On 08/27/2011 02:08 PM, Stefan Seefeld wrote:
On 08/27/2011 04:40 PM, Dave Abrahams wrote:
Hmm. I'm guessing the global type registry would still be the
default, and per-module registries would override these when
available? It sounds like Stefan has a clear use case in mind, and
I'd be curious to know what it is.
Me too.
I believe what we were discussing at the time was a situation where an
extension module would not only define converters for its own types, but
also common types that may are required by the API. This could in
particular include common types from libstdc++.
If multiple extension modules do this, than a Python program that
happens to use them in the same application may end up with undefined
behavior (does this constitute an ODR violation under the hood ?)
To make this work, the common type converters need to be factored out
and shared. This in itself is impractical (since the original authors
may not be aware of this need). Furthermore, a converter may require
module-specific behavior, i.e. converting a std::string in the context
of one module may be different from the desired conversion in another.
Binding converters to particular modules (and requiring to explicitly
import / exporting converters) seems like a solution to the above.

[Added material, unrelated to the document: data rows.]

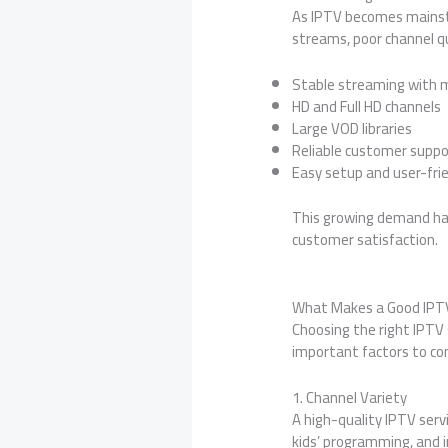
As IPTV becomes mainstre
streams, poor channel qu
Stable streaming with m
HD and Full HD channels
Large VOD libraries
Reliable customer suppo
Easy setup and user-frie
This growing demand has
customer satisfaction.
What Makes a Good IPTV
Choosing the right IPTV 
important factors to con
1. Channel Variety
A high-quality IPTV serv
kids’ programming, and 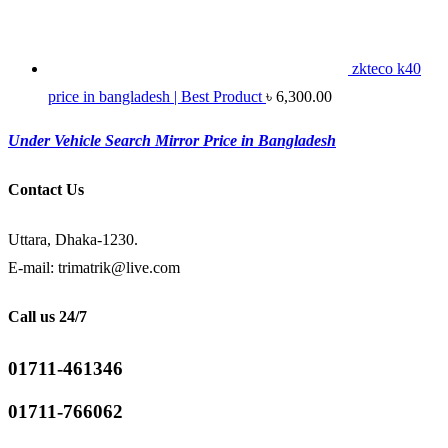
zkteco k40
price in bangladesh | Best Product
৳
6,300.00
Under Vehicle Search Mirror Price in Bangladesh
Contact Us
Uttara, Dhaka-1230.
E-mail: trimatrik@live.com
Call us 24/7
01711-461346
01711-766062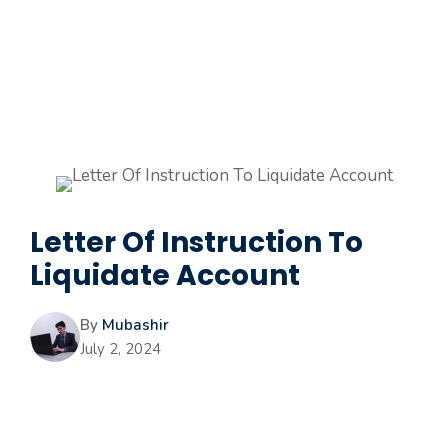
Letter Of Instruction To
Liquidate Account
By
Mubashir
July 2, 2024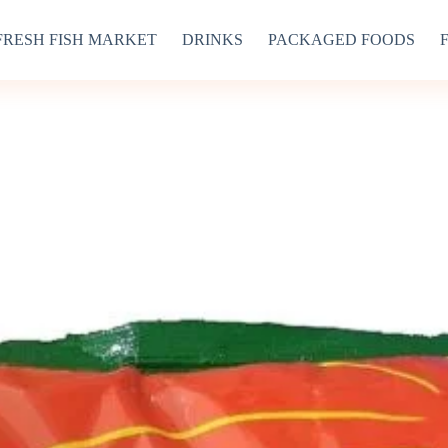
FRESH FISH MARKET
DRINKS
PACKAGED FOODS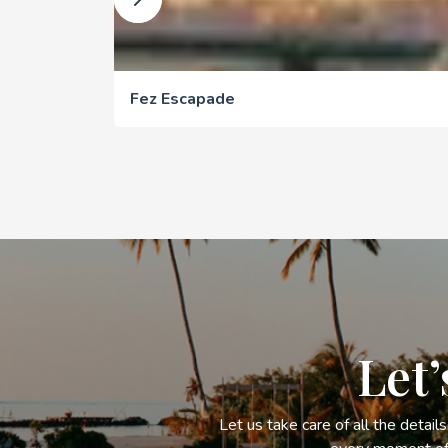
Fez Escapade
Let’
Let us take care of all the detail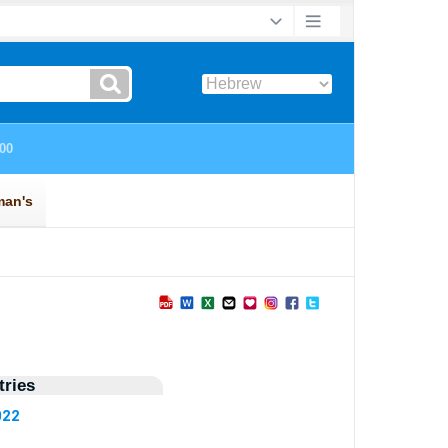
ries
022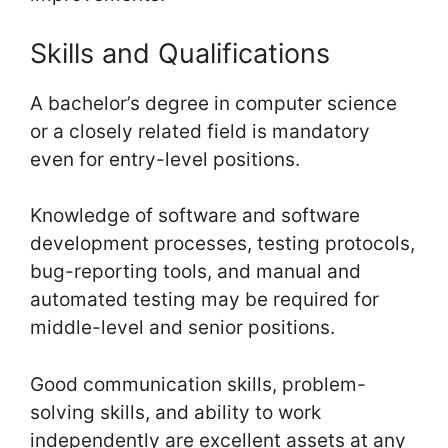
Skills and Qualifications
A bachelor’s degree in computer science
or a closely related field is mandatory
even for entry-level positions.
Knowledge of software and software
development processes, testing protocols,
bug-reporting tools, and manual and
automated testing may be required for
middle-level and senior positions.
Good communication skills, problem-
solving skills, and ability to work
independently are excellent assets at any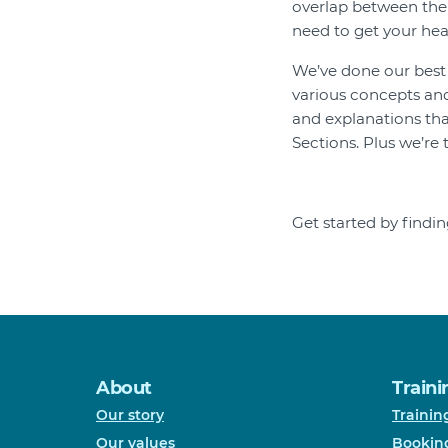
overlap between the t
need to get your he
We’ve done our best t
various concepts and
and explanations th
Sections. Plus we’re 
Get started by find
About
Traini
Our story
Trainin
Our values
Bookin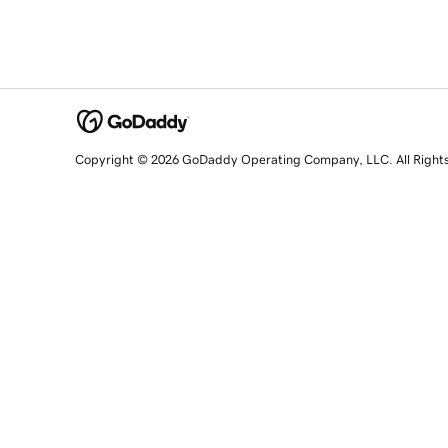
Copyright © 2026 GoDaddy Operating Company, LLC. All Right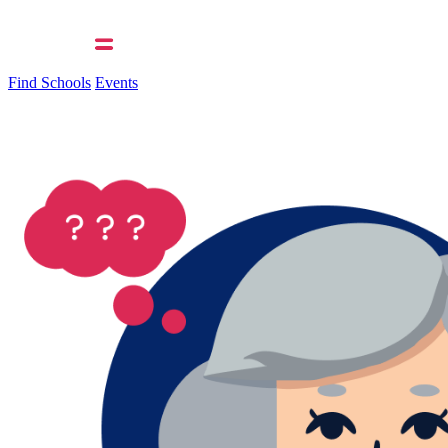
Find Schools
Events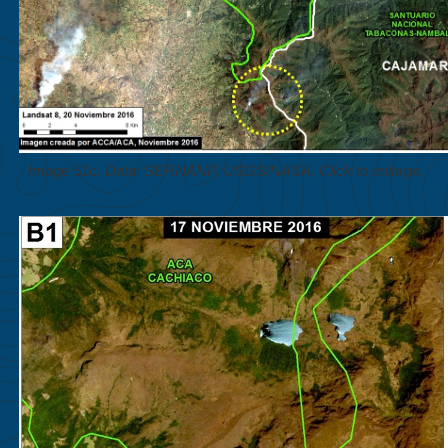
Image 51c. Data: SERNANP, USGS/NASA. Click to enlarge.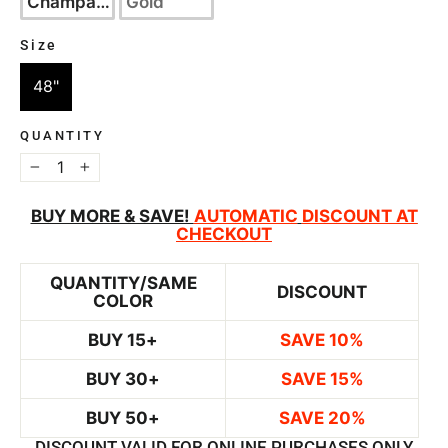
Champagne
Gold
Size
SIZE
48"
QUANTITY
−
+
BUY MORE & SAVE!
AUTOMATIC
DISCOUNT AT
CHECKOUT
QUANTITY/SAME
DISCOUNT
COLOR
BUY 15+
SAVE 10%
BUY 30+
SAVE 15%
BUY 50+
SAVE 20%
DISCOUNT VALID FOR ONLINE PURCHASES ONLY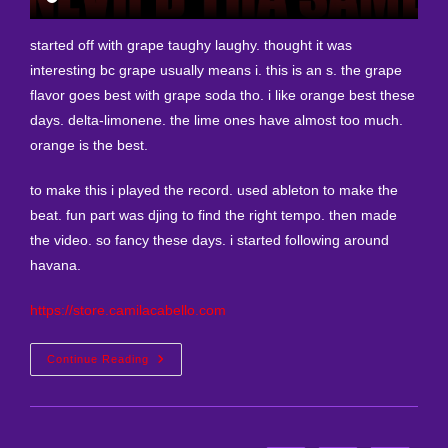
started off with grape taughy laughy. thought it was
interesting bc grape usually means i. this is an s. the grape
flavor goes best with grape soda tho. i like orange best these
days. delta-limonene. the lime ones have almost too much.
orange is the best.
to make this i played the record. used ableton to make the
beat. fun part was djing to find the right tempo. then made
the video. so fancy these days. i started following around
havana.
https://store.camilacabello.com
New
Continue Reading
Remix
I
Made
Today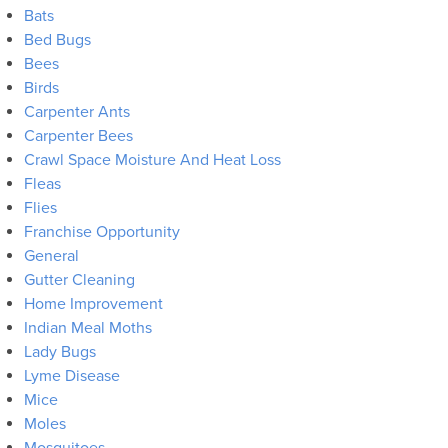
Bats
Bed Bugs
Bees
Birds
Carpenter Ants
Carpenter Bees
Crawl Space Moisture And Heat Loss
Fleas
Flies
Franchise Opportunity
General
Gutter Cleaning
Home Improvement
Indian Meal Moths
Lady Bugs
Lyme Disease
Mice
Moles
Mosquitoes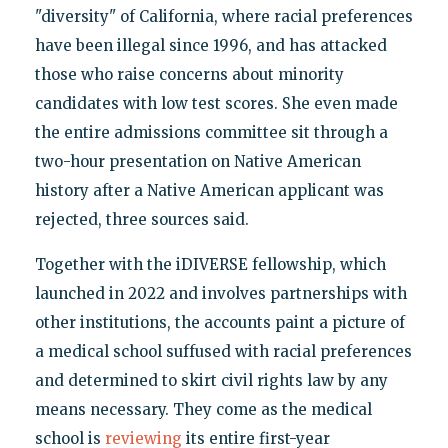
"diversity" of California, where racial preferences
have been illegal since 1996, and has attacked
those who raise concerns about minority
candidates with low test scores. She even made
the entire admissions committee sit through a
two-hour presentation on Native American
history after a Native American applicant was
rejected, three sources said.
Together with the iDIVERSE fellowship, which
launched in 2022 and involves partnerships with
other institutions, the accounts paint a picture of
a medical school suffused with racial preferences
and determined to skirt civil rights law by any
means necessary. They come as the medical
school is
reviewing
its entire first-year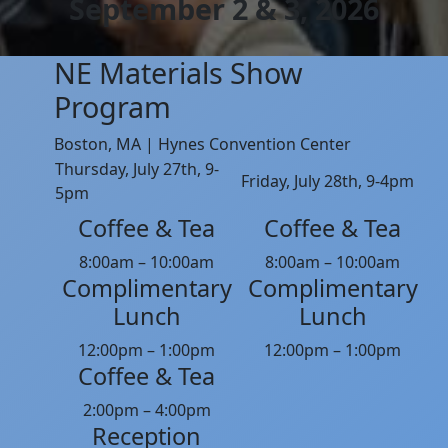
September 2 & 3, 2026
NE Materials Show
Program
Boston, MA | Hynes Convention Center
Thursday, July 27th, 9-
Friday, July 28th, 9-4pm
5pm
Coffee & Tea
Coffee & Tea
8:00am – 10:00am
8:00am – 10:00am
Complimentary
Complimentary
Lunch
Lunch
12:00pm – 1:00pm
12:00pm – 1:00pm
Coffee & Tea
2:00pm – 4:00pm
Reception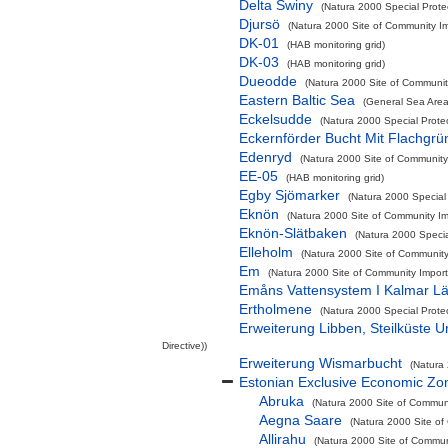
Delta Swiny
(Natura 2000 Special Protec
Djursö
(Natura 2000 Site of Community Im
DK-01
(HAB monitoring grid)
DK-03
(HAB monitoring grid)
Dueodde
(Natura 2000 Site of Community
Eastern Baltic Sea
(General Sea Area
Eckelsudde
(Natura 2000 Special Prote
Eckernförder Bucht Mit Flachgr
Edenryd
(Natura 2000 Site of Community 
EE-05
(HAB monitoring grid)
Egby Sjömarker
(Natura 2000 Special 
Eknön
(Natura 2000 Site of Community Imp
Eknön-Slätbaken
(Natura 2000 Special
Elleholm
(Natura 2000 Site of Community 
Em
(Natura 2000 Site of Community Importa
Emåns Vattensystem I Kalmar L
Ertholmene
(Natura 2000 Special Prote
Erweiterung Libben, Steilküste 
Directive))
Erweiterung Wismarbucht
(Natura 
Estonian Exclusive Economic Zo
Abruka
(Natura 2000 Site of Communi
Aegna Saare
(Natura 2000 Site of
Allirahu
(Natura 2000 Site of Communi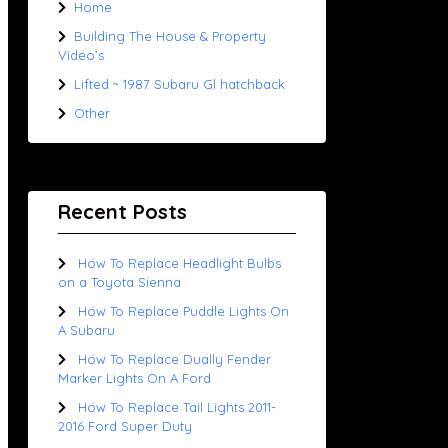
Home
Building The House & Property
Video’s
Lifted ~ 1987 Subaru Gl hatchback
Other
Recent Posts
How To Replace Headlight Bulbs
on a Toyota Sienna
How To Replace Puddle Lights On
A Subaru
How To Replace Dually Fender
Marker Lights On A Ford
How To Replace Tail Lights 2011-
2016 Ford Super Duty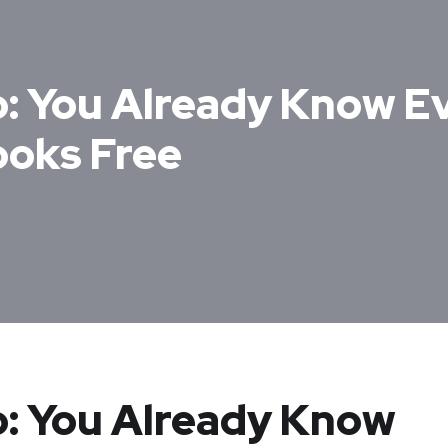
: You Already Know E
ooks Free
: You Already Know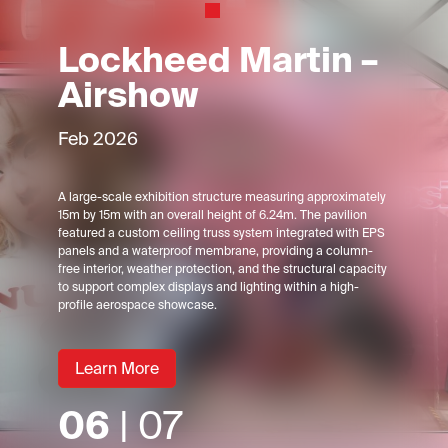
Lockheed Martin –
Airshow
Feb 2026
A large-scale exhibition structure measuring approximately
15m by 15m with an overall height of 6.24m. The pavilion
featured a custom ceiling truss system integrated with EPS
panels and a waterproof membrane, providing a column-
free interior, weather protection, and the structural capacity
to support complex displays and lighting within a high-
profile aerospace showcase.
Learn More
06
| 07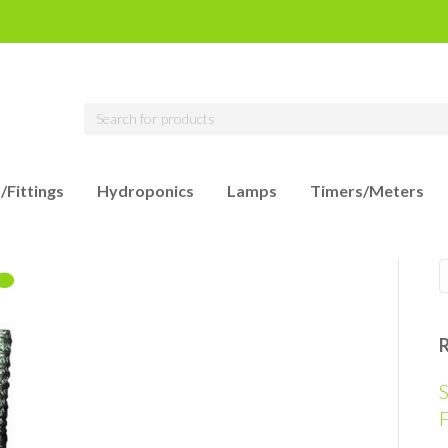
/Fittings
Hydroponics
Lamps
Timers/Meters
S
F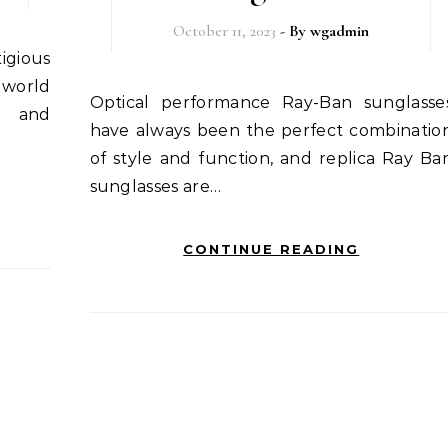
October 11, 2023
- By
wgadmin
 world
Optical performance Ray-Ban sunglasses
y and
have always been the perfect combinatio
of style and function, and replica Ray Ba
sunglasses are…
CONTINUE READING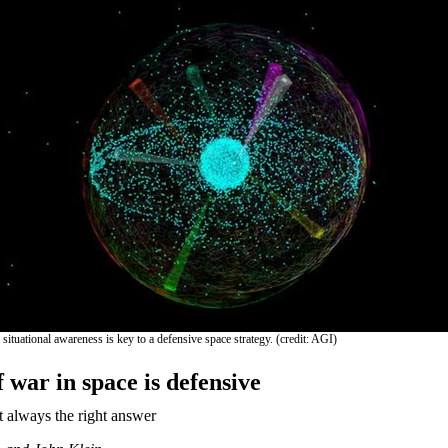
ituational awareness is key to a defensive space strategy. (credit: AGI)
 war in space is defensive
t always the right answer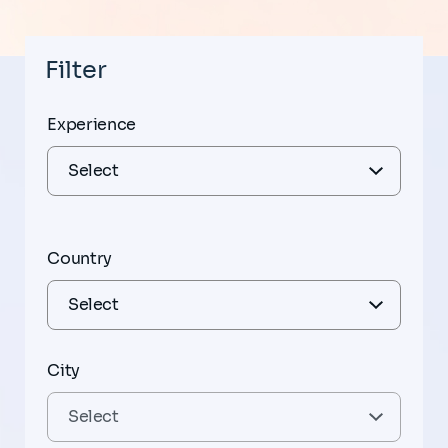
Filter
Experience
Country
City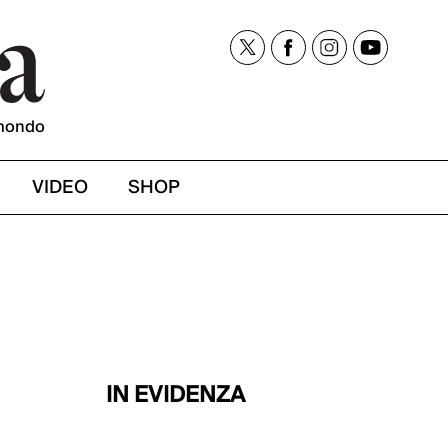
mondo
VIDEO
SHOP
IN EVIDENZA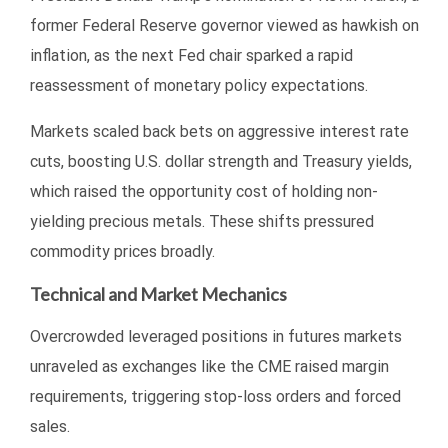
former Federal Reserve governor viewed as hawkish on
inflation, as the next Fed chair sparked a rapid
reassessment of monetary policy expectations.
Markets scaled back bets on aggressive interest rate
cuts, boosting U.S. dollar strength and Treasury yields,
which raised the opportunity cost of holding non-
yielding precious metals. These shifts pressured
commodity prices broadly.
Technical and Market Mechanics
Overcrowded leveraged positions in futures markets
unraveled as exchanges like the CME raised margin
requirements, triggering stop-loss orders and forced
sales.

That's definitely a problem that needs to be addressed. I've
encountered it too. I hope to provide more libstd++ conversions in
Boost.Python itself, which should alleviate the need for this a bit, but
it does need a proper solution.
To solve it, I think you'd want anything registered by a specific module
to appear both in that module's registry and the global registry, with
the module's registry taking precedence. Are there any cases where
you'd want something only to appear in the module-specific registry?